The Development of the Bathing Suit
20th Century Fashions
Women continued to wear variations on the tunic and bloomer two-piece until the 1920s using other materials such as taffeta, wool jersey, crepe de chine and cotton. By 1918 women’s costumes had lost their skirts. There were also sleeveless costumes and daring one-piece machine knitted wool costumes.
In the early 1920s either a one piece bathing costume or a tunic and bloomers were being worn by women. For the serious swimmer a costume of stockinet type fabric was worn consisting of knickers and a thigh length close-fitting tunic. This style often had shoulder straps, rather than sleeves. Both men’s and women’s bathing costumes of the 1920s began to show more flesh. By the late 1920s the backs in the women’s one-piece swimming costumes were lower than the fronts and the two-piece costumes of tunic and bloomers had almost disappeared. Men’s costumes had low necks and backs while the legs had reduced in length. The most fashionable colours were black, dark blue or maroon.
The 1930s saw backs on women’s costumes become even lower. The fashion was to have large parts of the fabric cut away, to reveal more of the body. Alternatives to thin straps were halter necks and straps that crossed at the back. The 1930s also saw the disappearance of the one-piece men’s costume in favour of trunks, which covered the navel and were held up by means of a belt.
Machine knitted wool took over from stockinet as the most popular fabric for bathing costumes, but in the late 1930s ruched cotton bathing costumes were also popular for women. This fashion was to continue into the 1940s and 1950s when ruching was used with brightly coloured fabrics. Meanwhile a new elasticated fabric was beginning to be used for swimwear called Lastex. By the end of the 1930s there was a two-piece costume, which consisted of separate brassiere and knickers, both of which were cut quite substantially - an absence of fabric that was to increase with the creation of the “bikini” in 1946.

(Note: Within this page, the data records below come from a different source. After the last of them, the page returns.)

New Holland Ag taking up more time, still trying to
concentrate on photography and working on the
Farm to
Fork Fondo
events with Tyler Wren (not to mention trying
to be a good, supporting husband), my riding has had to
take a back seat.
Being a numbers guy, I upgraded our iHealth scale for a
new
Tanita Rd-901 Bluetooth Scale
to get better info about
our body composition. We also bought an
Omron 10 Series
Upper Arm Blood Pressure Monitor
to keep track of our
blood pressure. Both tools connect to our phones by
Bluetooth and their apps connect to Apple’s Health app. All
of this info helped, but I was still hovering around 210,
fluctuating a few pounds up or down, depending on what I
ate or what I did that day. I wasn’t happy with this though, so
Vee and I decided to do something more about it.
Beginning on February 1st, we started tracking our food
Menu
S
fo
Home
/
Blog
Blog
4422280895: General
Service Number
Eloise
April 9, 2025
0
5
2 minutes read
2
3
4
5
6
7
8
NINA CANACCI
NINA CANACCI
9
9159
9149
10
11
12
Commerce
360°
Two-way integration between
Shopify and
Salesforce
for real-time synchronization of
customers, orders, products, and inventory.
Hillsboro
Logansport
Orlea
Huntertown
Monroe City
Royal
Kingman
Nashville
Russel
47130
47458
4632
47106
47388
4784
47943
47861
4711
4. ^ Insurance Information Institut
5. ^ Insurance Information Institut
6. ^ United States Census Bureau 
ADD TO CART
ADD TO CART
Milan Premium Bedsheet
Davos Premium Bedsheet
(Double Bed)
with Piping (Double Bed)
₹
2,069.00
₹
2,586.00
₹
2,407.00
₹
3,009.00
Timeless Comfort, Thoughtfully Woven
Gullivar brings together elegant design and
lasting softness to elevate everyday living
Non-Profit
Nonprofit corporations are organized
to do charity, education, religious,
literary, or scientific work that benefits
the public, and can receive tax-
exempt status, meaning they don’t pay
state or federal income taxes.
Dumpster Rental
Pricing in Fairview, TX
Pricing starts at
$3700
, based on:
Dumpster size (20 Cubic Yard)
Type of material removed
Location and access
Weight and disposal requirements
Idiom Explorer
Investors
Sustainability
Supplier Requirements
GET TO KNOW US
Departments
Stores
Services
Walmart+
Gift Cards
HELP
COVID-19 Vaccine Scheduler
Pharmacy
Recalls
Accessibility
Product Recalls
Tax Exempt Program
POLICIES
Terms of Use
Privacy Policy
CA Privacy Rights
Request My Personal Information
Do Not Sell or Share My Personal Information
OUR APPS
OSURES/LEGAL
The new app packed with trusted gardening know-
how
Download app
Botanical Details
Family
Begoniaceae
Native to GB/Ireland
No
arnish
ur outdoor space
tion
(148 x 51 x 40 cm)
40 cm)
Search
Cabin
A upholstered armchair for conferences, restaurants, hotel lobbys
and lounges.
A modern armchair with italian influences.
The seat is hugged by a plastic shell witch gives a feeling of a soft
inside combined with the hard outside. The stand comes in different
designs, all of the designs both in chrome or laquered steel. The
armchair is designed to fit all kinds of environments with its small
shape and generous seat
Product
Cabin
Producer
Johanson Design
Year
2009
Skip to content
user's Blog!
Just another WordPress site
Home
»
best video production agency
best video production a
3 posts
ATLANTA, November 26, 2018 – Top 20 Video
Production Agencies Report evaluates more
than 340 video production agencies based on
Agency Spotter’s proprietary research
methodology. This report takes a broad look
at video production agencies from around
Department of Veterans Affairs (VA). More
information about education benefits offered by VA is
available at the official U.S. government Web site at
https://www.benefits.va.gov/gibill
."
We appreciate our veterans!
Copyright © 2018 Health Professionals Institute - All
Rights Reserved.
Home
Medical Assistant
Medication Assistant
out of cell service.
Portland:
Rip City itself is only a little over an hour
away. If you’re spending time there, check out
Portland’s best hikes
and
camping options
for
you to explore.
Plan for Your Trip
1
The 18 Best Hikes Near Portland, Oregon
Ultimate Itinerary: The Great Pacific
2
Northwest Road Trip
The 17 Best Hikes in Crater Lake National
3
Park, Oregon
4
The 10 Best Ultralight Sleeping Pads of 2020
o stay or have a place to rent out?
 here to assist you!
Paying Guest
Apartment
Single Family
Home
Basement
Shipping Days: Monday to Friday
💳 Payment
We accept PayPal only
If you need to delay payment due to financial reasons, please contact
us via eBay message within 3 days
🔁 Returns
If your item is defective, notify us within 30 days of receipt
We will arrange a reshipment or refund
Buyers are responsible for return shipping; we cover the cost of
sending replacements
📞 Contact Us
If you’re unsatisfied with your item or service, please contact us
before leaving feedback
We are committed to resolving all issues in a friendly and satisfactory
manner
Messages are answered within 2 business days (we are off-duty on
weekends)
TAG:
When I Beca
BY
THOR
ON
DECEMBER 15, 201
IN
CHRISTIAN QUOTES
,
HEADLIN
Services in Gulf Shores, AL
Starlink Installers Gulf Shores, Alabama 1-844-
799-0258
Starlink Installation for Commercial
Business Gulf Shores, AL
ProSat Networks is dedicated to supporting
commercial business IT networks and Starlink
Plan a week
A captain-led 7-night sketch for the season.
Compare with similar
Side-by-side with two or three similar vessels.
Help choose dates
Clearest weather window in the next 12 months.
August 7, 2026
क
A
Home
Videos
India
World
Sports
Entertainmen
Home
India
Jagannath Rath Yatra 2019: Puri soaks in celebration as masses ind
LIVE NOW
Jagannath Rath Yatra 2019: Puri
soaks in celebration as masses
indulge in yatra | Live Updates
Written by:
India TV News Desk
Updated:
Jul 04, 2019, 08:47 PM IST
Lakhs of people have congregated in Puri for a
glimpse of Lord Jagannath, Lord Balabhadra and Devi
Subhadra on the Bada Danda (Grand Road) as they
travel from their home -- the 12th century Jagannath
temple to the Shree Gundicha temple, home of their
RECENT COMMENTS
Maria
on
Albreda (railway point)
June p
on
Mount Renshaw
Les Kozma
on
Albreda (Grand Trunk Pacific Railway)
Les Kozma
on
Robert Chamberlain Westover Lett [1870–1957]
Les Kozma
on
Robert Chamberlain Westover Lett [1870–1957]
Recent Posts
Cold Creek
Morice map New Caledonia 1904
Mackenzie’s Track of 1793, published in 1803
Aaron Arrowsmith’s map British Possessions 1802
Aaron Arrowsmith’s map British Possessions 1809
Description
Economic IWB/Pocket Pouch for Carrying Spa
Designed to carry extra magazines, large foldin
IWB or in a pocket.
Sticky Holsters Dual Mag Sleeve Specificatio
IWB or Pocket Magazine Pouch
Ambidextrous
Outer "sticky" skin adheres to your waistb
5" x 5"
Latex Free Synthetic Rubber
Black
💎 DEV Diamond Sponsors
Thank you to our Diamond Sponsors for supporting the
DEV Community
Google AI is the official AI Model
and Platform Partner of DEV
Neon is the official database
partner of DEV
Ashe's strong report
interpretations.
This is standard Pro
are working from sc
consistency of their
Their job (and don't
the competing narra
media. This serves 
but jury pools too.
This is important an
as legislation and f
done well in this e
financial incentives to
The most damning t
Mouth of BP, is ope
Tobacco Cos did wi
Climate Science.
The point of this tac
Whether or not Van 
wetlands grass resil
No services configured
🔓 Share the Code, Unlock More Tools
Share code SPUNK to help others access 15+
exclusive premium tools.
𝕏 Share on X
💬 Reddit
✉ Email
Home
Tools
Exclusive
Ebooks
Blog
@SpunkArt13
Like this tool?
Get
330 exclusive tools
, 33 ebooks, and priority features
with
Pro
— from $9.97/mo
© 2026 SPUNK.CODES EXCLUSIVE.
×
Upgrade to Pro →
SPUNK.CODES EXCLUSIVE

In the 1950s one-piece strapless costumes were made possible by the introduction of nylon. Some of the costumes of this time had boned brassieres, and it became popular for both costumes and bikinis to have over-skirts. The 1960s and 1970s saw the development of polyamid and lycra making even skimpier costumes possible. In 1964 sportswear designer Rudi Gernreich introduced his topless bikini design. He also designed the ‘string’ in 1974 and the ‘thong’ in 1975. The alternative to the bikini in the 1970s was the one piece with high cut legs still popular today.
Men’s swimwear in the late 1980s saw a change from the tight fitting trunks of the 1960s and 1970s back to a looser fit short style, similar to those worn in other sports. Women’s costumes continue to be produced in a variety of styles and fabrics with a choice of both skimpy and more substantial costumes and bikinis available.
One of the most popular makers of bathing costumes was the American company Jantzen. Initially founded in 1910 as the Portland Knitting Company, they began making wool bathing costumes in 1913, which were soon nicknamed “Jantzens” after one of the directors. The company changed its name to Jantzen in 1918. The trademark logo of a red diving girl was first adopted in 1921, when Jantzen’s first national adverts appeared in Vogue and Life.
The women’s two-piece costume of the late 1930s was to make a comeback in 1946 but this time it was far from substantial and caused a sensation. It was called the bikini named after Bikini Atoll in the Pacific, where the U.S.military conducted the first under water atomic explosion.